Security templates are INF files that contain security settings. These settings can include certain local policies but can also include things like file auditing settings, file permissions, IPSec configurations, registry permissions, and so forth?pretty much any security-related settings, in fact.
You can use a number of different tools to apply a security template to a computer. For example, Windows 2000 and higher includes Secedit.exe, a command-line tool that can be used to (among other things) apply a security template to a computer, effectively copying the settings in the template into the computer's active configuration. Group Policy can also be used to deploy security templates.
Security templates work a bit like Group Policy, in that you can apply multiple templates to a computer. As with Group Policy, the last template applied to a computer "wins." It's as if several different individuals walked up to a computer, one at a time, and made configuration changes. If the first person set up very restrictive file permissions on a folder, but the second person walked up and configured much more lenient permissions, the effective permissions would be whatever the second person configured. If neither person configured a specific setting, that setting remains unchanged?the default setting for the operating system.
Security templates and Group Policy may seem like two different ways to accomplish the same tasks. They aren't. Security templates configure a wide range of security settings that aren't available directly in a GPO, such as file system ACL settings and direct registry settings. A GPO can, however, contain a security template, making it possible to use Group Policy as a security configuration tool.

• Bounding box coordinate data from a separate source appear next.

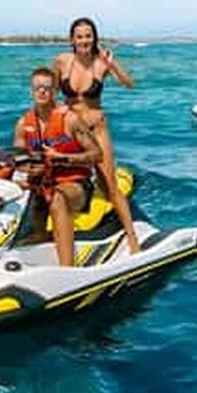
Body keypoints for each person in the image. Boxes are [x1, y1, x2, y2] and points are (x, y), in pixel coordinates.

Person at [52, 17, 139, 253]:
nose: (84, 40)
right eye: (79, 36)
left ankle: (132, 238)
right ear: (72, 39)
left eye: (88, 35)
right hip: (71, 130)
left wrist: (113, 66)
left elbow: (130, 84)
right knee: (54, 178)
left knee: (109, 183)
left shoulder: (102, 62)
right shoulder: (62, 61)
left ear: (94, 37)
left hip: (97, 129)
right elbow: (50, 91)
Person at [13, 67, 102, 266]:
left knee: (57, 198)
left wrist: (63, 158)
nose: (42, 91)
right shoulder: (22, 124)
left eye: (48, 87)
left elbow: (97, 154)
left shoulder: (70, 120)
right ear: (31, 91)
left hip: (76, 185)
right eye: (38, 87)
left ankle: (67, 268)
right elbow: (19, 162)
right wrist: (27, 170)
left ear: (55, 91)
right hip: (42, 184)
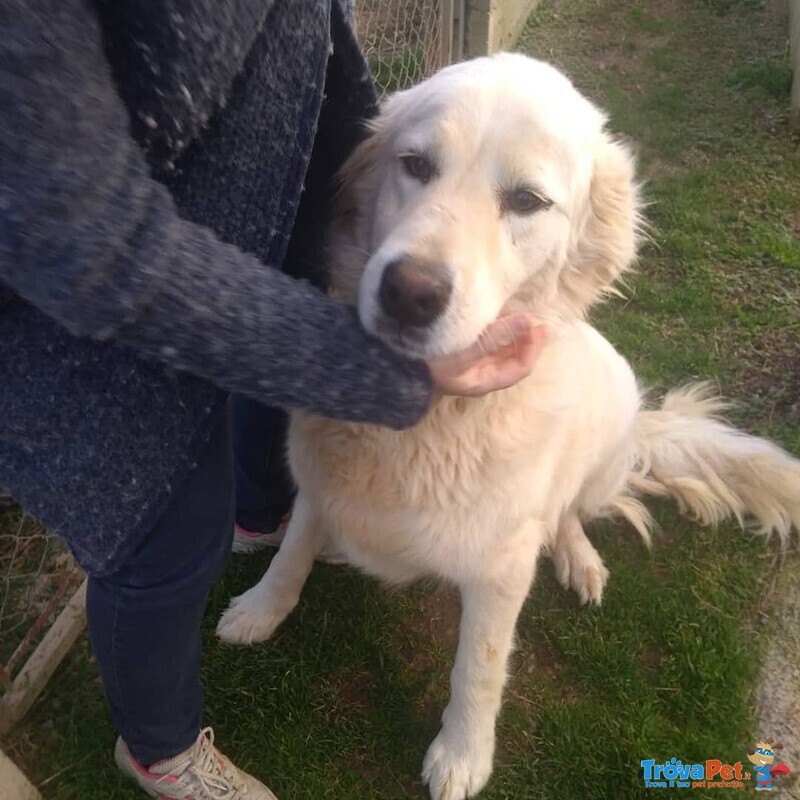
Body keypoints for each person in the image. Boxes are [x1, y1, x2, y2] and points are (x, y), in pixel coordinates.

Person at [0, 1, 546, 798]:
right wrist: (377, 369)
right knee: (160, 538)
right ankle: (158, 748)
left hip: (249, 259)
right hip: (63, 326)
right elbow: (80, 238)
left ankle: (258, 521)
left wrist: (346, 226)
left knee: (265, 426)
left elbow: (308, 42)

Some important security technologies that can be implemented, configured, and enforced with Group Policy include:
Encrypting File System
Software Restriction Policy
Any registry changes, whether they apply to an existing Group Policy setting or not
Local group membership requirements
Security templates can also contain configuration information such as:
User desktop settings (some of which are configured with Group Policy settings)

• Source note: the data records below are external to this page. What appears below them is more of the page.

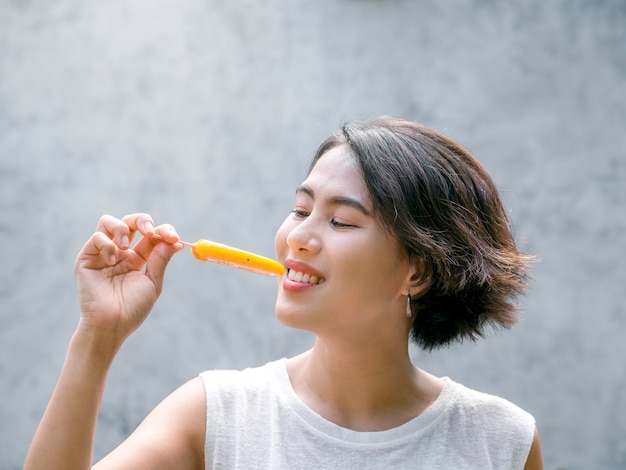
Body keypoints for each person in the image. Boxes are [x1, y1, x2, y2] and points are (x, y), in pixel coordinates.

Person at [24, 117, 543, 469]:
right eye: (300, 209)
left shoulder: (501, 441)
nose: (297, 235)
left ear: (418, 272)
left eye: (340, 220)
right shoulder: (216, 414)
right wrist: (98, 335)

User access to various Windows components such as Control Panel or Command Prompt
Together, these two configuration options allow you to control virtually every aspect of a user's Windows environment. However, all this control can be a bad thing. It's important to understand when to use this solution and when not to. Careful planning and risk assessment must be performed before implementing any of these solutions. You can easily destroy a network by implementing the wrong group policy or security template. More information on planning is provided in Chapter 15.
When Can't I Use Group Policy or Security Templates?
Group Policy and security templates are available only on Windows 2000, Windows XP, and Windows Server 2003 computers. As a result, you won't be able to secure computers that run an older operating system by using Group Policy or security templates. That's an important consideration for enterprisewide security planning. For example, simply deploying Windows Server 2003 on all your organization's domain controllers won't provide you with any special client security configuration capabilities if all your client computers run Windows 98 or Windows NT Workstation 4.0. Windows Server 2003's centralized security management technologies work only in conjunction with Microsoft's newer Windows operating systems.